## What the exercise asks
Would you transcribe each entry that follows word for word, minus the images?

(Plain-text document sources)
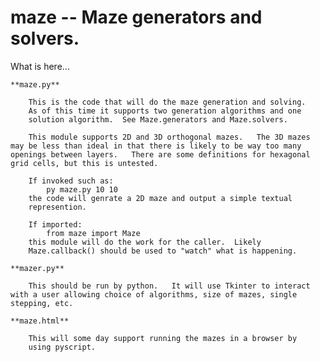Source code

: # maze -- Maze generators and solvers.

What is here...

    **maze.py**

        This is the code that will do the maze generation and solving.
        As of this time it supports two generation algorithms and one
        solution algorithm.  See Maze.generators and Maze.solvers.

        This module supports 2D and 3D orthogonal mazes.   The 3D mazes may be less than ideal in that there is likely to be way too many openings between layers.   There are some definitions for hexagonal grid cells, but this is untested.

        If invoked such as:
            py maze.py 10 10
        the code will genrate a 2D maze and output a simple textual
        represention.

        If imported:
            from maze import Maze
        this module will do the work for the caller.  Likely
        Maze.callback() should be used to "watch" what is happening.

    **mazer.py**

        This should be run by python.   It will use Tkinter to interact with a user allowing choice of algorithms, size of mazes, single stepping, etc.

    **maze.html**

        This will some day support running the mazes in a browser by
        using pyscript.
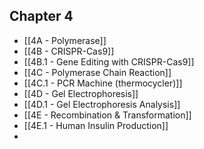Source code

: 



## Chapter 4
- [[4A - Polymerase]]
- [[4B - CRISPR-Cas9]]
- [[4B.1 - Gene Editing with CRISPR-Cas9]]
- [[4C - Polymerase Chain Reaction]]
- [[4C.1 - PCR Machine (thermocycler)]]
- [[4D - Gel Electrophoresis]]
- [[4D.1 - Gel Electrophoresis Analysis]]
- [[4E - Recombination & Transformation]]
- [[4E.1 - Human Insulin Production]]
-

## Problem solution
Source code

: # maze -- Maze generators and solvers.

What is here...

    **maze.py**

        This is the code that will do the maze generation and solving.
        As of this time it supports two generation algorithms and one
        solution algorithm.  See Maze.generators and Maze.solvers.

        This module supports 2D and 3D orthogonal mazes.   The 3D mazes may be less than ideal in that there is likely to be way too many openings between layers.   There are some definitions for hexagonal grid cells, but this is untested.

        If invoked such as:
            py maze.py 10 10
        the code will genrate a 2D maze and output a simple textual
        represention.

        If imported:
            from maze import Maze
        this module will do the work for the caller.  Likely
        Maze.callback() should be used to "watch" what is happening.

    **mazer.py**

        This should be run by python.   It will use Tkinter to interact with a user allowing choice of algorithms, size of mazes, single stepping, etc.

    **maze.html**

        This will some day support running the mazes in a browser by
        using pyscript.
Source code

: 



## Chapter 4
- [[4A - Polymerase]]
- [[4B - CRISPR-Cas9]]
- [[4B.1 - Gene Editing with CRISPR-Cas9]]
- [[4C - Polymerase Chain Reaction]]
- [[4C.1 - PCR Machine (thermocycler)]]
- [[4D - Gel Electrophoresis]]
- [[4D.1 - Gel Electrophoresis Analysis]]
- [[4E - Recombination & Transformation]]
- [[4E.1 - Human Insulin Production]]
-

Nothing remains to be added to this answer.